Preparar os homens homossexuais para a profilaxia de pré-exposição

LONDRES – Em Outubro, dois grupos que se dedicavam à investigação da eficácia de um potencial medicamento inovador na luta contra o VIH fizeram algo pouco comum. Anunciaram que a terapia que estavam a testar, um medicamento anti-retroviral denominado Truvada, se revelara suficientemente eficaz para permitir a conclusão antecipada das fases aleatórias dos ensaios, e que o medicamento estava a ser fornecido a todos os participantes dos estudos.

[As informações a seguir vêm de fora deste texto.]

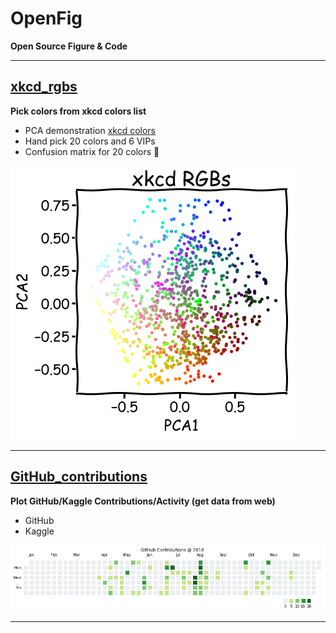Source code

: # OpenFig

**Open Source Figure & Code**

---

## [xkcd_rgbs](./xkcd_rgbs)

**Pick colors from xkcd colors list**

- PCA demonstration [xkcd colors](https://xkcd.com/color/rgb/)
- Hand pick 20 colors and 6 VIPs
- Confusion matrix for 20 colors :pushpin:

![](./xkcd_rgbs/xkcd_rgbs_PCA.png)

---

## [GitHub_contributions](./GitHub_contributions)

**Plot GitHub/Kaggle Contributions/Activity (get data from web)**

- GitHub
- Kaggle

![](./GitHub_contributions/GitHub_Contributions.png)

---
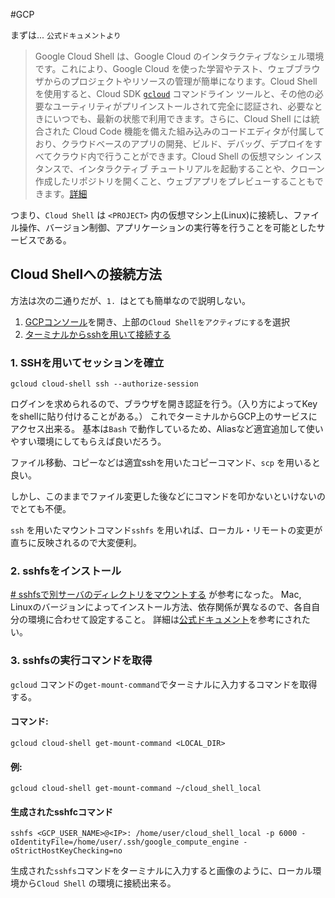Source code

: #GCP 

まずは...
`公式ドキュメントより`

> Google Cloud Shell は、Google Cloud のインタラクティブなシェル環境です。これにより、Google Cloud を使った学習やテスト、ウェブブラウザからのプロジェクトやリソースの管理が簡単になります。Cloud Shell を使用すると、Cloud SDK [`gcloud`](https://cloud.google.com/sdk/gcloud?hl=ja) コマンドライン ツールと、その他の必要なユーティリティがプリインストールされて完全に認証され、必要なときにいつでも、最新の状態で利用できます。さらに、Cloud Shell には統合された Cloud Code 機能を備えた組み込みのコードエディタが付属しており、クラウドベースのアプリの開発、ビルド、デバッグ、デプロイをすべてクラウド内で行うことができます。Cloud Shell の仮想マシン インスタンスで、インタラクティブ チュートリアルを起動することや、クローン作成したリポジトリを開くこと、ウェブアプリをプレビューすることもできます。[詳細](https://cloud.google.com/shell/docs/how-cloud-shell-works?hl=ja)

つまり、`Cloud Shell` は `<PROJECT>` 内の仮想マシン上(Linux)に接続し、ファイル操作、バージョン制御、アプリケーションの実行等を行うことを可能としたサービスである。


## Cloud Shellへの接続方法

方法は次の二通りだが、`1. `はとても簡単なので説明しない。
1. [GCPコンソール](https://console.cloud.google.com/)を開き、上部の`Cloud Shellをアクティブにする`を選択
2. [ターミナルからsshを用いて接続する](https://cloud.google.com/shell/docs/using-the-cloud-shell-terminal?hl=ja)

### 1. SSHを用いてセッションを確立

`gcloud cloud-shell ssh --authorize-session`

ログインを求められるので、ブラウザを開き認証を行う。（入り方によってKeyをshellに貼り付けることがある。）
これでターミナルからGCP上のサービスにアクセス出来る。
基本は`Bash` で動作しているため、Aliasなど適宜追加して使いやすい環境にしてもらえば良いだろう。

ファイル移動、コピーなどは適宜sshを用いたコピーコマンド、`scp`  を用いると良い。

しかし、このままでファイル変更した後などにコマンドを叩かないといけないのでとても不便。

`ssh` を用いたマウントコマンド`sshfs`  を用いれば、ローカル・リモートの変更が直ちに反映されるので大変便利。

### 2. sshfsをインストール

[# sshfsで別サーバのディレクトリをマウントする](https://www.server-memo.net/tips/sshfs.html) が参考になった。
Mac, Linuxのバージョンによってインストール方法、依存関係が異なるので、各自自分の環境に合わせて設定すること。
詳細は[公式ドキュメント](https://wiki.archlinux.jp/index.php/SSHFS)を参考にされたい。
　

### 3. sshfsの実行コマンドを取得

`gcloud` コマンドの`get-mount-command`でターミナルに入力するコマンドを取得する。

#### コマンド:
`gcloud cloud-shell get-mount-command <LOCAL_DIR>` 

#### 例: 
`gcloud cloud-shell get-mount-command ~/cloud_shell_local`

#### 生成されたsshfcコマンド

`sshfs <GCP_USER_NAME>@<IP>: /home/user/cloud_shell_local -p 6000 -oIdentityFile=/home/user/.ssh/google_compute_engine -oStrictHostKeyChecking=no`

生成された`sshfs`コマンドをターミナルに入力すると画像のように、ローカル環境から`Cloud Shell` の環境に接続出来る。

Os investigadores concluíram que os homens homossexuais que tomavam o Truvada e, além disso, usavam preservativo durante as relações sexuais, tinham uma probabilidade bastante mais reduzida de contrair o VIH. Trata-se de mais uma prova da eficácia da profilaxia de pré-exposição (PrEP), uma técnica mediante a qual as pessoas que não são seropositivas usam medicamentos anti-retrovirais para se protegerem da infecção pelo VIH. Em 2011, um ensaio financiado pela Gates Foundation concluiu que os casais heterossexuais que tomavam o Truvada reduziram em 73% o risco de transmissão do VIH.

Assim, as pessoas que lutam para impedir a propagação do VIH/SIDA dispõem de uma nova ferramenta. A questão agora é saber a melhor forma de fazê-la chegar aos que dela mais necessitam: os homens homossexuais dos países em desenvolvimento.